I have found nothing here of what I sought. Hurt is not the land of marvels I have dreamed of all my life. My long-gone ancestors were born of this soil, but it is more alien to me than the Moon’s.

He had spoken for an hour, perhaps two, lying on the too-short bed and its sticky sheets, while Thaïs watched him silently, bent over him, her hair framing her face with shadow. He had spent himself in her a second time, then had fallen asleep, his face nestled in the hollow of her shoulder.

HURT (THE PURIFICATORS)

He had woken alone in the bed; alone in the room. He had called Thaïs, gotten no answer. The memory of the preceding night had come back to him; he had felt a mix of shame and fulfilment. Whether because of his confidences to Thaïs or not, he felt at last freed from his obsession with Hurt. It was over and done; all that remained was to leave, to return to Verte, his parents, Swyle of Faudace, the slow gyration of the Sleeping Worlds.
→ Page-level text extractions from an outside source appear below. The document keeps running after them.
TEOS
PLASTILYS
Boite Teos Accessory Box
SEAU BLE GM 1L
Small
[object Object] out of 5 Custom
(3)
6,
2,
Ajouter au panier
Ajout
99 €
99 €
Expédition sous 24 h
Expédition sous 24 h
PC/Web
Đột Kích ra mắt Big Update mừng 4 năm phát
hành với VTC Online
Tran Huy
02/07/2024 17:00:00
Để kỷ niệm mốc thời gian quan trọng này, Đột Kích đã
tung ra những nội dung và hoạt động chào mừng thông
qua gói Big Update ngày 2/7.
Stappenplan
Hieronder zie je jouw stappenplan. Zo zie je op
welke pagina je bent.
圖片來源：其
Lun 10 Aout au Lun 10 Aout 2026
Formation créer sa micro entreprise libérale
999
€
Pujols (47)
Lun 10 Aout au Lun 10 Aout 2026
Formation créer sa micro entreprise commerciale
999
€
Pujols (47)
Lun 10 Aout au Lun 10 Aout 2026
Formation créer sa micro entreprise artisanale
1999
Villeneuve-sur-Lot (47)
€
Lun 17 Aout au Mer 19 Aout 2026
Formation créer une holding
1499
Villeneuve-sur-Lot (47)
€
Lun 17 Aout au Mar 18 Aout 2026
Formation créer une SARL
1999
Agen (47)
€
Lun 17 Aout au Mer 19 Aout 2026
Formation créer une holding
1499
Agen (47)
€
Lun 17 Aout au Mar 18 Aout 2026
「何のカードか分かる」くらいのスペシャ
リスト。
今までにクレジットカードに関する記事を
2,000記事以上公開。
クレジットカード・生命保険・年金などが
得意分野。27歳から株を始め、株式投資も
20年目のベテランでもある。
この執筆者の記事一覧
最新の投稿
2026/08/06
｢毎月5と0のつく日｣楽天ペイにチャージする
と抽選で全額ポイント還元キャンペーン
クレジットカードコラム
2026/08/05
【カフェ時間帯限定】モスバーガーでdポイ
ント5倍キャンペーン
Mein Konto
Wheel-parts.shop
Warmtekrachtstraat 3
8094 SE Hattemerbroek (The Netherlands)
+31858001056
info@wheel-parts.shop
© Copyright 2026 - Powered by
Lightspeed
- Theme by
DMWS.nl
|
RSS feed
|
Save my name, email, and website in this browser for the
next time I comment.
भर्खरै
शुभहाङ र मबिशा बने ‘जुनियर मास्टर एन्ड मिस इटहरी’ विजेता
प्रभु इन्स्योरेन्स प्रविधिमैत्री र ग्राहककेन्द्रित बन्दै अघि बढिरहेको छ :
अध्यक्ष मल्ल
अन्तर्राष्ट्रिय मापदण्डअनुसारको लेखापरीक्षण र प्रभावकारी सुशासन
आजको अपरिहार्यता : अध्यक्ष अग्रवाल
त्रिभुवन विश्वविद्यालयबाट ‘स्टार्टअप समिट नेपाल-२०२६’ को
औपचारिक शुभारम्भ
He had dressed rapidly, rinsing his face at the stained sink. As he was drying himself, the door had suddenly opened; but it was not Thaïs who had come in. There was a half-dozen of them, in dark clothes; two wrestled with a heavy wooden beam.

“What do you want?” the Prince had asked, uneasy but incapable of believing himself in danger.

“Purification,” answered an old man in a mournfully triumphant voice, while his companions surrounded the Prince.

They tore off his clothes; and then he was truly afraid.

There was a lone woman among the Purificators, a woman with tangled brown hair and watery blue eyes. Her forehead bore a deep gouge, the memory of a frightful blow. She had long dry fingers. She’d stroked his cheek, and he had felt like crying. When she spoke, she constantly moistened her lips with the tip of her tongue.

“We’re gonna help you,” she had said, tenderly cruel. “The town’ll be purified of your presence, and you’ll be purified of your alienness. I know it ain’t your fault you were born elsewhere. You’ve got to understand: you see, it’s God who made the Sun and its planets, but Satan made all the other worlds. Those who went to live there, they broke God’s law. It’s written in the Book. There was the Original Sin, then the Second Sin. God sent His son to redeem the first sin, but we’ve got to redeem the second one ourselves.”